Wednesday, April 14, 2010

This is Madness! This is the Philippines!

It's been a week since I last blogged - a maddening week of worrying and trying to do something about my financial crisis. And in some ways, the stress was driving me insane.

I was trying to limit myself from tackling too much politics in my blog, because I don't want this to be a political blog. I want it to be a personal and fun site where I can express my ideas freely.

That was a crazy hope, because I realize that as much as I hate politics, it's a part of life. So heck, I might as well deal with it.

Just a few days ago, a supposedly fictitious scanned psychiatric document started circulating in the Internet. I saw it first on Facebook, and out of curiosity I checked it out. It allegedly stated Noynoy Aquinos' previous mental condition. Frankly, I didn't care. It was debunked later on by the supposed signatoree of the document anyway.

But noooooooo. The story can NOT end there. The Villar camp had to challenge Noynoy to undergo an actual test to disprove the disproven document. And noooooooo, Noynoy's camp had to bark back. Yackety-yack-yack-quack.

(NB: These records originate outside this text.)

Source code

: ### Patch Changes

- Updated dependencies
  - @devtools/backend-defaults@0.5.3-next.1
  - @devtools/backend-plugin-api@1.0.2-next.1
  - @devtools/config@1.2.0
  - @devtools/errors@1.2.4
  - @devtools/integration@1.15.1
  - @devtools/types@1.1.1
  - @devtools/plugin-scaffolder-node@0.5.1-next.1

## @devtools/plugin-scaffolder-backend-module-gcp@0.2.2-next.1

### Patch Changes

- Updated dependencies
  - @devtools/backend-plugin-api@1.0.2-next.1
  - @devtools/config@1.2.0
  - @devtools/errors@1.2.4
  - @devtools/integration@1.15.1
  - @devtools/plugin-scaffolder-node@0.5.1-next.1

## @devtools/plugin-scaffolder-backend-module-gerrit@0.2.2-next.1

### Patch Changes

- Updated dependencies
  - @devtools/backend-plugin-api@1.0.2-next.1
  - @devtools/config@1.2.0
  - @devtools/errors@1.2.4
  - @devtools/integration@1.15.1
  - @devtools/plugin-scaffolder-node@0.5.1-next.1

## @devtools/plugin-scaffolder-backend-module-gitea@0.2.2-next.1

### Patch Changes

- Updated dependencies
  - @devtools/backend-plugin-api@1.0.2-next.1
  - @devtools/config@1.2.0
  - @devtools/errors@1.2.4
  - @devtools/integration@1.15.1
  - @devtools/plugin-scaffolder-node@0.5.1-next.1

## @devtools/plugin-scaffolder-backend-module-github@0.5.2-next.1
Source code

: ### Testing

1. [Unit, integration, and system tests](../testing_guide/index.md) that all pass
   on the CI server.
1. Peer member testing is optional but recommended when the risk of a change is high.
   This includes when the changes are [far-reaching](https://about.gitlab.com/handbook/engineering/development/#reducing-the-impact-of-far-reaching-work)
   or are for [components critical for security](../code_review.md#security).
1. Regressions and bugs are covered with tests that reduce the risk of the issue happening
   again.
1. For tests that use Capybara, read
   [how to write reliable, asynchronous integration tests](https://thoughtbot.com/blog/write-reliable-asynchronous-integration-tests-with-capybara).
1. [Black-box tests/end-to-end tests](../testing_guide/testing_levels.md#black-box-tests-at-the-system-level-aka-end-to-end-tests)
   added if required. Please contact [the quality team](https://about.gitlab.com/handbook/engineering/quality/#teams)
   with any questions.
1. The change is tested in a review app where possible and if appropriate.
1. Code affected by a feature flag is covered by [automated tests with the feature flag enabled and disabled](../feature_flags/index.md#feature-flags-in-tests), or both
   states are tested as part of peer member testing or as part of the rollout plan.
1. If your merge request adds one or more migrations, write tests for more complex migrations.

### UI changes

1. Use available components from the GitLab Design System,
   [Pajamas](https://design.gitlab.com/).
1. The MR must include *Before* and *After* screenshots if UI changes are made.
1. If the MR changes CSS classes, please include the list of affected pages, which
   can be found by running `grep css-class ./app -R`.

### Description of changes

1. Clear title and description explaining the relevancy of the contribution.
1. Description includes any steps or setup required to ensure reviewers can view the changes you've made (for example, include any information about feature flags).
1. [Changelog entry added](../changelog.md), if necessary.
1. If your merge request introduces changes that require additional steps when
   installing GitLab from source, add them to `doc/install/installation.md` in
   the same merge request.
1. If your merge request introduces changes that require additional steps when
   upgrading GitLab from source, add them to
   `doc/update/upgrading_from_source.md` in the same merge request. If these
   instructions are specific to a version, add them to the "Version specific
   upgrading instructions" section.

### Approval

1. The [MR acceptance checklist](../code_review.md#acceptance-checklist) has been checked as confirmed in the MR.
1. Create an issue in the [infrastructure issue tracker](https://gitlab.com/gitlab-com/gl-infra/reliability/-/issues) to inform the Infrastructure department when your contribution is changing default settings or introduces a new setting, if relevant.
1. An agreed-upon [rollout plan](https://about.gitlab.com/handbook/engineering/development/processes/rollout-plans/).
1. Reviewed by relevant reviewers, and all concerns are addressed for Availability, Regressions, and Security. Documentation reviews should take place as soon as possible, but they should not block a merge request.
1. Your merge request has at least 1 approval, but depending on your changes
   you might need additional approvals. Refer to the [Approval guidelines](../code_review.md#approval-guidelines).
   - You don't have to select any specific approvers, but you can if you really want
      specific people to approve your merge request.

Well, here's my own diagnosis/prognosis of their complaints:

VILLAR: 
Subject shows symptoms of acute dementia. Subject claims of disjointed memories, and suffers from chronic hallucination which involves swimming in a sea of garbage (probable cause may be unknown childhood trauma of Freudian origins).

PRESCRIPTION:
Sustagen Premium. And no pork (especially in barrels). Especially on the road.

AQUINO: 
Subject exhibits extreme paranoia, and persecution/superiority complex. Subject babbles repeatedly of conspiracy theories, and shows extreme defense mechanisms on family and personal issues. Observations show that subject also suffers from acute sleeping disorders, and a necrophiliac case of Oedipus complex.

PRESCRIPTION:
Stop smoking. Meals should not include barrels of pork either. And a little caffeine, Extra Joss or Cobra might help sustain wakefulness. Or even just Kopiko candies, which can also be used as a deterrent for further smoking.

* * *

In conclusion, why don't we just subject everyone to all types of tests? I mean all the candidates - from the presidential, senatorial and local levels. Heck, even Cabinet posts should have strict psychological records. Businesses do it as part of the hiring protocol, and being reassured that our options for the next national leaders ARE NOT loons is OUR business as the citizens.

So, where will the budget for those tests come from?

Don't you just love this crazy nation?